The Golden Era of Social Media


Convergent media has transformed our lives. Isolation and usually a one way communication model of mass media tend to be replaced by the power of interaction offered by social ones.
Videos, sounds and pictures awake our senses, while instant messaging, blogging, update information arise our emotions.
Actually, social media developers such as Chris Hughes a co finder of Facebook, identified these societal needs and focused their research on how to bring people together and ways to provide faster interaction.
Therefore, Kevin KC Lee argues, ‘the approach to social media should social not media’. That’s where public relations come along.
According to Duhe (2007:99), ‘public relations achieves organizational goals through developing relationships with publics’. 
Bearing that in mind, what approach should pr practitioners have?

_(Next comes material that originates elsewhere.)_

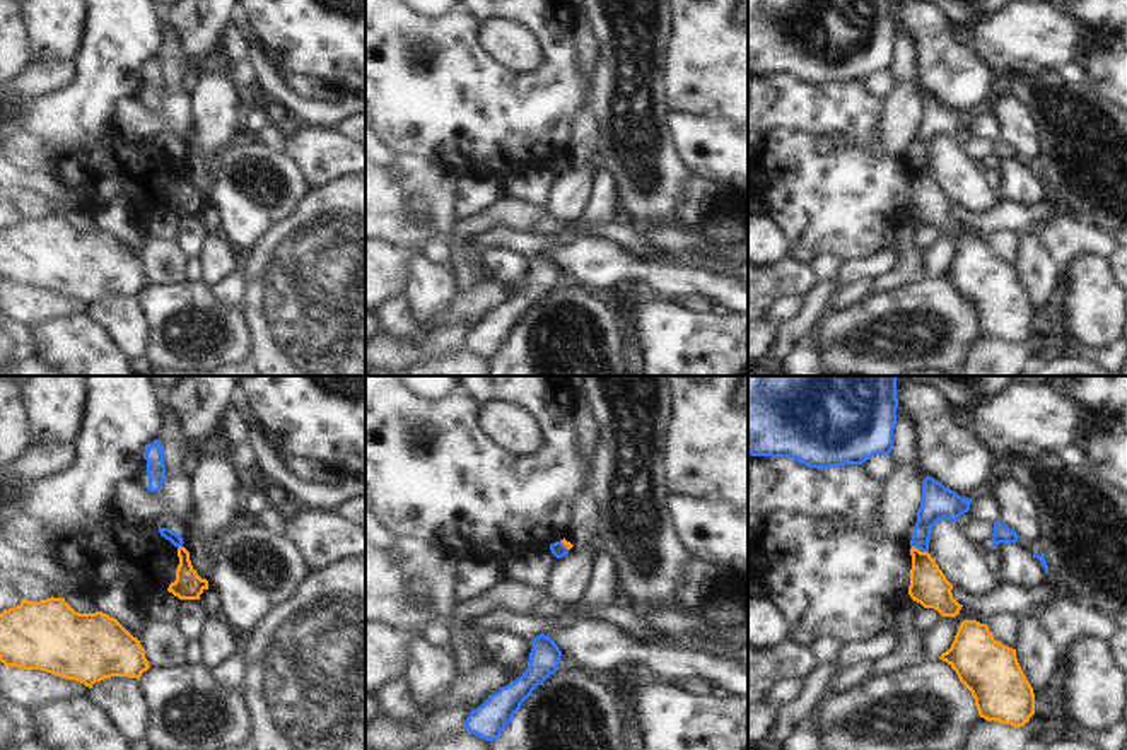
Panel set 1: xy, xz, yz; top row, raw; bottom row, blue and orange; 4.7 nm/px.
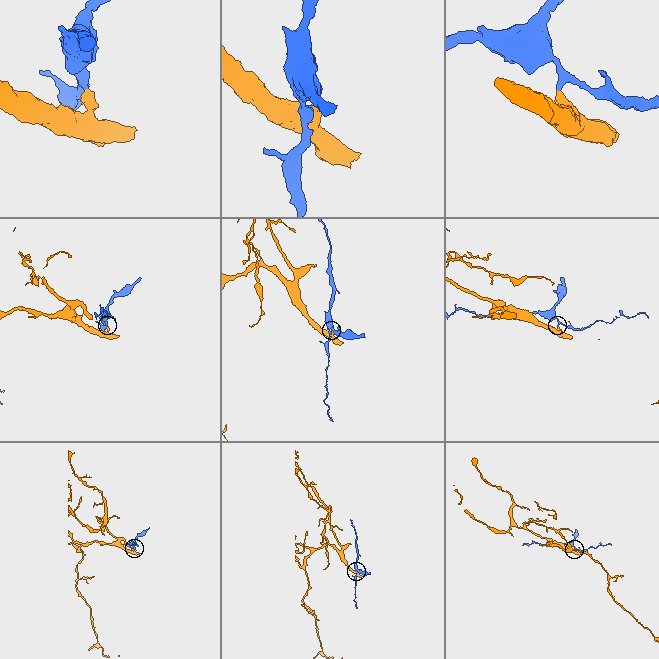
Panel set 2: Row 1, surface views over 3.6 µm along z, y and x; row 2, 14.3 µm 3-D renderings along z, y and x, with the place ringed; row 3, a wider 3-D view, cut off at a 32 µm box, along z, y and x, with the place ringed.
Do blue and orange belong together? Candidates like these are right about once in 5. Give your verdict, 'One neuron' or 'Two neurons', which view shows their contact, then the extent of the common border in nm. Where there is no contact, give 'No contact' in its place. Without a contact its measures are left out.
Two neurons. Touches blue in yz. Shared border 80 nm.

First of all they should comprehend the reasons why users use a specific digital media platform, the reasons that make this medium of communication the most appropriate one, and then persuade the users on the added value of the experience.  Quoting Bilal Jaffery, “Anyone can tell you …the best practices for engaging Twitter. A strong strategist …. facilitates the translation of the brand into the social context, ultimately helping to deliver the transformation of the brand promise into a social brand state.”
However is this, the existing approach? I don’t think so. In the practitioner’s attempt to catch up with all the latest updates, the customer’s needs are ignored and not properly identified. Instead of focusing in specific social media platform, the notion for presence in all of them prevails. What’s more? Business models prevail that excuse privacy intrusion and mess up with our personal data. As a result, once you enter your social account, you get bombarded with things that don’t interest you, tire you off and sometimes even make you abandon the page you just logged.
Jaffery goes on commenting that a network that helps us find friends and share common interests is turning into a noisy and intrusive place. This is undoubtetly the Golden Era of social media, but is this era on an edge?    


      

3 comments:

JMan said...
This comment has been removed by the author.
Anonymous said...

I agree that companies often over-communicate. I think that one mistake that is often made is thinking of social media as a strategy in itself. I seems that people lose sight of their business strategy and, as you say, try to be on all platforms. How do you help your senior management avoid this?

Anonymous said...

i also think it's important to comprehend the reasons why you as a pr practitioner should use specific digital media platforms. some platforms might be more suitable than other for your purpose, and in that case it's more important to focus on those platforms. otherwise you just end up with a lot of accounts that never are used, which could have the opposite affect since people will think you are not engaging.